◆ **Problem**: Reproduce, exactly, the lines of the material below from the line containing "Cooperation and Development" through the line containing "alimentaires, nourriture trop", with both end lines included and nothing else.

--- Exercise data Enclosed Below ---

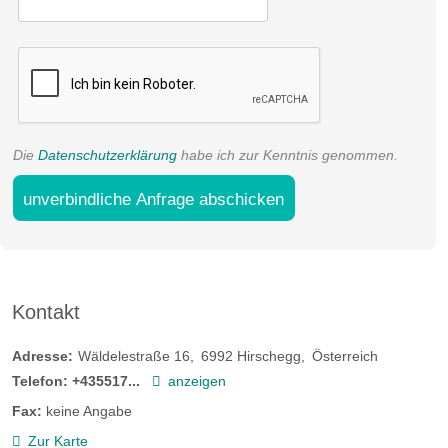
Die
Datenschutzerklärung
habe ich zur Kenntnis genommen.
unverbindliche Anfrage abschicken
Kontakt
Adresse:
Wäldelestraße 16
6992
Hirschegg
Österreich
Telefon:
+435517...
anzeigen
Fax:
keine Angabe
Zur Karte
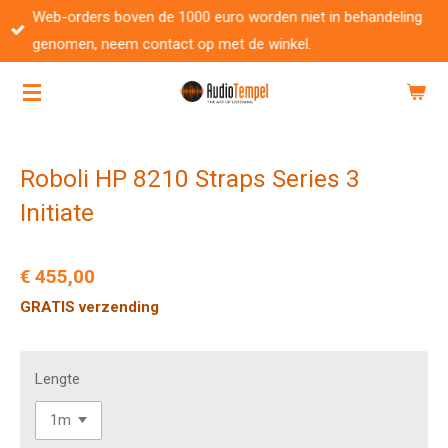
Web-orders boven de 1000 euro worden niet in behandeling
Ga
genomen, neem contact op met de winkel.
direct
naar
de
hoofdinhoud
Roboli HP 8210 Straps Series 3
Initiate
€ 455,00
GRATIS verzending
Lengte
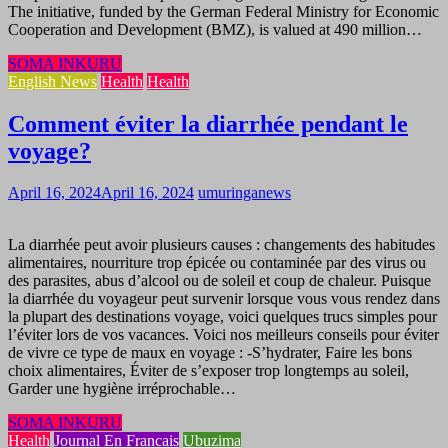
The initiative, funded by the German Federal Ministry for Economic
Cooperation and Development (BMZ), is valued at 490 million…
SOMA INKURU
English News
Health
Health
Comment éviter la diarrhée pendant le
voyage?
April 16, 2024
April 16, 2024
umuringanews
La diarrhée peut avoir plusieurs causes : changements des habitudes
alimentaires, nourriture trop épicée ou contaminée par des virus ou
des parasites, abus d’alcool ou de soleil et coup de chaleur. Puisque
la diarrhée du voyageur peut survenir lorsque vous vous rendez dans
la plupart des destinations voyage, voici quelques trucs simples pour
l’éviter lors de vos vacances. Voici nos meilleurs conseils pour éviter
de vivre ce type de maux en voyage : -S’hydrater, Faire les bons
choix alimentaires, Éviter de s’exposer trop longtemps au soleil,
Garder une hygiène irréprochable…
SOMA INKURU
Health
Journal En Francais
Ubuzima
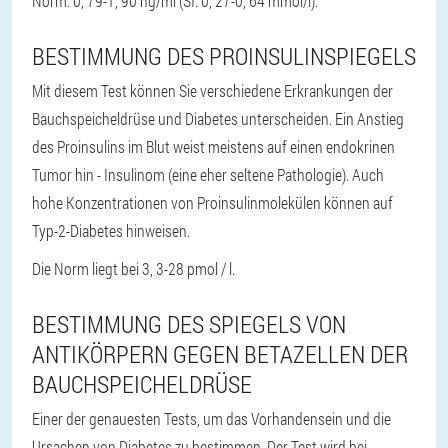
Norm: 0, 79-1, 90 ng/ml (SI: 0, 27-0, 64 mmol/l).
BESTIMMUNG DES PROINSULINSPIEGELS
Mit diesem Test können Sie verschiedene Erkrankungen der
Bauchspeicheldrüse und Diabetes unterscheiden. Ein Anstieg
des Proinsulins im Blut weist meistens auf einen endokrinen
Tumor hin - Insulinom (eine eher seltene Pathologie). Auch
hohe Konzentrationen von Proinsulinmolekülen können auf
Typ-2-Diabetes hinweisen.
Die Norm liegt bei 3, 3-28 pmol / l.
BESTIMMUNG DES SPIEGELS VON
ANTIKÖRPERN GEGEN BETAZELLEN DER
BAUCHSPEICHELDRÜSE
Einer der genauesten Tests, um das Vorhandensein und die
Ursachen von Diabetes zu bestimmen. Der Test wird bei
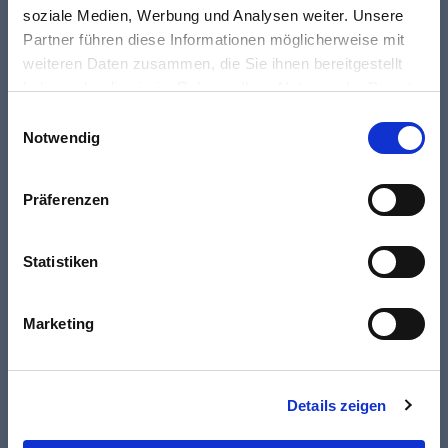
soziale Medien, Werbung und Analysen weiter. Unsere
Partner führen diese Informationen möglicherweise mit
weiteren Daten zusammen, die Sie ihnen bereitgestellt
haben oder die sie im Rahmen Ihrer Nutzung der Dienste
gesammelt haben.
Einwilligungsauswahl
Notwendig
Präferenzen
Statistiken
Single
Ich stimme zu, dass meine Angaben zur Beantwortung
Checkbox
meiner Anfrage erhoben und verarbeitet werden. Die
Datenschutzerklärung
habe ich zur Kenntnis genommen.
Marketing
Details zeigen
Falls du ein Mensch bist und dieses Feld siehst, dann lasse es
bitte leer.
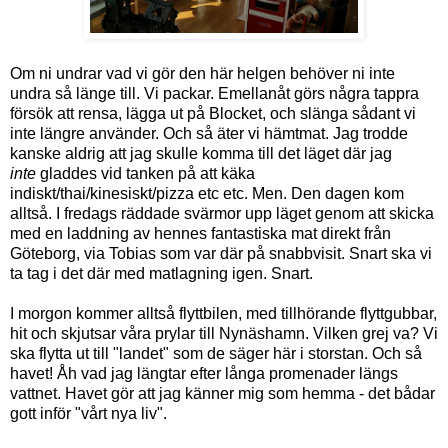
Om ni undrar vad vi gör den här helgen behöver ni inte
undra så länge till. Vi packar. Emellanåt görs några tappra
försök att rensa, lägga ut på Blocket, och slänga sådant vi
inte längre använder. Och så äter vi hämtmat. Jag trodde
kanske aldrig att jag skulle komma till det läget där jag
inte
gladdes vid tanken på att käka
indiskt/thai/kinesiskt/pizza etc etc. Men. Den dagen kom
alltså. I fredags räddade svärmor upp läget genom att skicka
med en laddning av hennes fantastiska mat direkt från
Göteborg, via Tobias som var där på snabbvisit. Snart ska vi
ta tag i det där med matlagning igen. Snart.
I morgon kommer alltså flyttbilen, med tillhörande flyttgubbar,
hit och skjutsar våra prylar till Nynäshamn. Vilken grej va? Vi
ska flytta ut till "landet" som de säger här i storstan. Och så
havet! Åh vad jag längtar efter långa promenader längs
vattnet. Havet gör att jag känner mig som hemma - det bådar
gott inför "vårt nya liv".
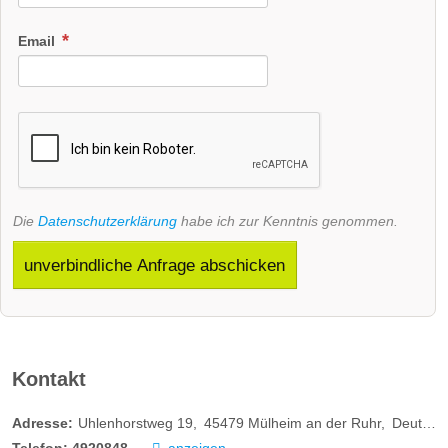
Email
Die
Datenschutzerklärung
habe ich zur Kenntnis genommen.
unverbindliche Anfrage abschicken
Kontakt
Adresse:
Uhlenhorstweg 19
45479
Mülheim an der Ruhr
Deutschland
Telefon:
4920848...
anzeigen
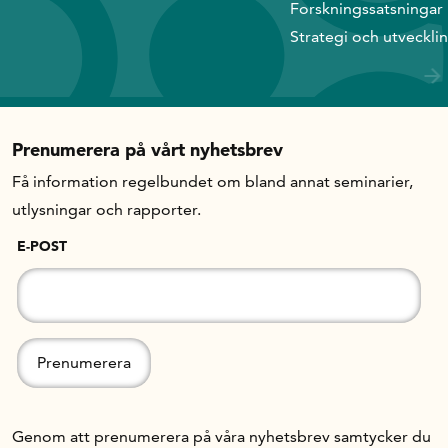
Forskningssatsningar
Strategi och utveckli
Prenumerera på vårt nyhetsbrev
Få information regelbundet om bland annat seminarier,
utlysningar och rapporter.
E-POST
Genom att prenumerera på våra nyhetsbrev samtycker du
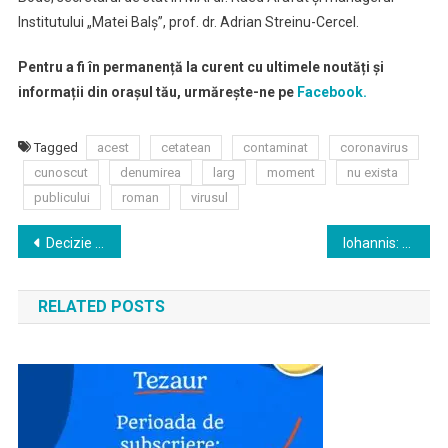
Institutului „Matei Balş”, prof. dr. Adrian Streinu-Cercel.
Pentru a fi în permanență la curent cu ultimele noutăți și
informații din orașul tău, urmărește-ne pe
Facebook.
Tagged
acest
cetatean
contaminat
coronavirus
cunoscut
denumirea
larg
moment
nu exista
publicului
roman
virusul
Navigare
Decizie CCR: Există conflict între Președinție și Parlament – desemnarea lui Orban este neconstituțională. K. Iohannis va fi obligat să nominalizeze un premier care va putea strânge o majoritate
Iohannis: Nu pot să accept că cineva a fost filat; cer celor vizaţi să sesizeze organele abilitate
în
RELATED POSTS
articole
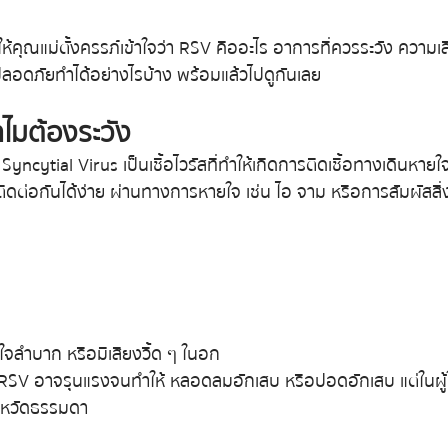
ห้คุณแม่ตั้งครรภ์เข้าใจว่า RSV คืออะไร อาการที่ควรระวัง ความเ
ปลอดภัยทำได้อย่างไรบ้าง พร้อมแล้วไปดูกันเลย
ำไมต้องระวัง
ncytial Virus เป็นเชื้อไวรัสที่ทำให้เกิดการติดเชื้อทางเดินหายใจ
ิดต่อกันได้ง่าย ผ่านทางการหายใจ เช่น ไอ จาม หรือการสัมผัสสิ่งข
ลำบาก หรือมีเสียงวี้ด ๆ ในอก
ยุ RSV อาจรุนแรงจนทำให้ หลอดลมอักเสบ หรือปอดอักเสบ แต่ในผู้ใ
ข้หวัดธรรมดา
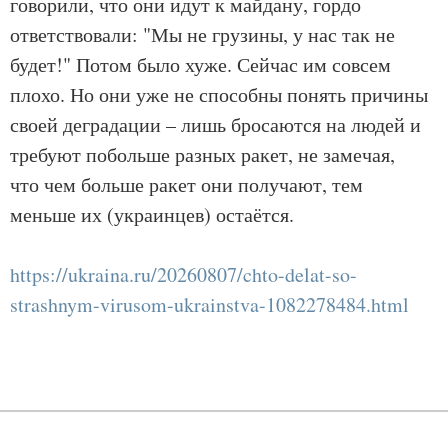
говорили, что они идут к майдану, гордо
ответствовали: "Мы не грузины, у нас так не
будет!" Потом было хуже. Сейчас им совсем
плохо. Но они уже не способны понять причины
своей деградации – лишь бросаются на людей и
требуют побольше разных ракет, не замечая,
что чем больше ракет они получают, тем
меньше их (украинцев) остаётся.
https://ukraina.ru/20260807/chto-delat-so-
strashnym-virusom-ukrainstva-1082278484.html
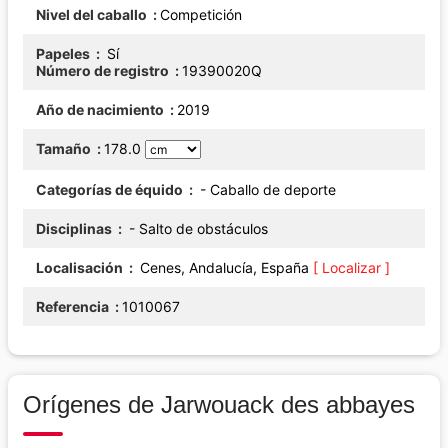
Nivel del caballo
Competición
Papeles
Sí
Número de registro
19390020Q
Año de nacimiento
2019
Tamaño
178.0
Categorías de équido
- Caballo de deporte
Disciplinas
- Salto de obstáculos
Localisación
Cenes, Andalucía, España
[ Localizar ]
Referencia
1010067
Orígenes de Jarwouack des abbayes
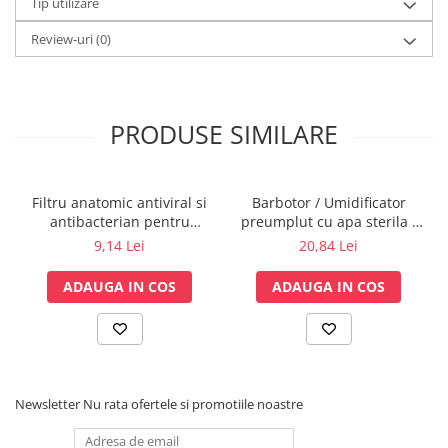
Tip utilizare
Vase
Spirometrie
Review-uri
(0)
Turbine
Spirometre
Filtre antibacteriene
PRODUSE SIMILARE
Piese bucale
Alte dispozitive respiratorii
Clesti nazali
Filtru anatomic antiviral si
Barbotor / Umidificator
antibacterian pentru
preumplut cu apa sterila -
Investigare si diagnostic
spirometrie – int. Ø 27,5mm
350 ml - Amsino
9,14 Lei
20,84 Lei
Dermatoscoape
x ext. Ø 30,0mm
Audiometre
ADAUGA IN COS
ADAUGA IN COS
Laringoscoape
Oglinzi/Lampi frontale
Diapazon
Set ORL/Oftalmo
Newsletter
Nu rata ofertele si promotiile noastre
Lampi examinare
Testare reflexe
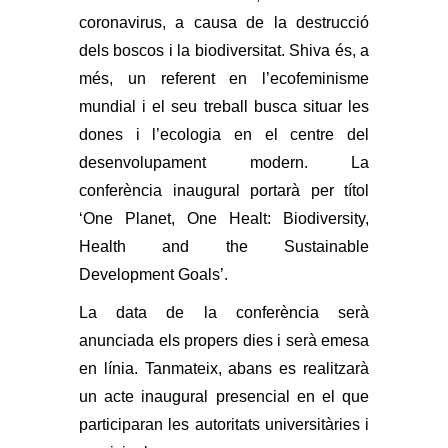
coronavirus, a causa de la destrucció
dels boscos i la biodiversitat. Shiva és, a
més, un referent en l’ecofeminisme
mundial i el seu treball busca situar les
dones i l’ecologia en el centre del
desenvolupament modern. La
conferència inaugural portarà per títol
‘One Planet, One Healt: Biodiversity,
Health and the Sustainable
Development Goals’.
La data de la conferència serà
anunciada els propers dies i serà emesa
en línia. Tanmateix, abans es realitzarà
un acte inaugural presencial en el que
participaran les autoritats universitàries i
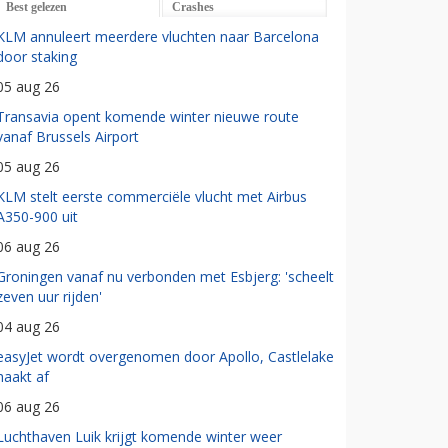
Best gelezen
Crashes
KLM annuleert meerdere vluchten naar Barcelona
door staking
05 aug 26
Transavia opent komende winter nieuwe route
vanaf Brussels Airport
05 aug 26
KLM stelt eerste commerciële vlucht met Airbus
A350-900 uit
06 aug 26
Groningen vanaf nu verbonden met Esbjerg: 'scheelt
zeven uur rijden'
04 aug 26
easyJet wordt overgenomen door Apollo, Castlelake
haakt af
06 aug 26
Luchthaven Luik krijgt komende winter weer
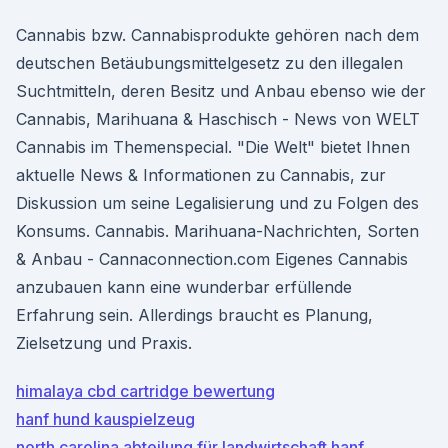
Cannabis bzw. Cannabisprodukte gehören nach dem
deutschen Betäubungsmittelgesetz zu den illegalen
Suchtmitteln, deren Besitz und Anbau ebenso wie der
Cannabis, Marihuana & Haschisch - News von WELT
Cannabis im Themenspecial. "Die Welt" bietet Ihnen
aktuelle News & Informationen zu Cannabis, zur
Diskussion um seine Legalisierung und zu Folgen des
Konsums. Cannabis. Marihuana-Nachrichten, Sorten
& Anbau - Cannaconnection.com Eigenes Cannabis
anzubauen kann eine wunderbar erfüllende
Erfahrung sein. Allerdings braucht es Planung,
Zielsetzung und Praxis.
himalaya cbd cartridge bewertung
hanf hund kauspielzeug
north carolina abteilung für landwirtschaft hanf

--- End of Enclosed Exercise data ---

◆ **Response to the task**:
Cooperation and Development (BMZ), is valued at 490 million…
SOMA INKURU
English News
Health
Health
Comment éviter la diarrhée pendant le
voyage?
April 16, 2024
April 16, 2024
umuringanews
La diarrhée peut avoir plusieurs causes : changements des habitudes
alimentaires, nourriture trop épicée ou contaminée par des virus ou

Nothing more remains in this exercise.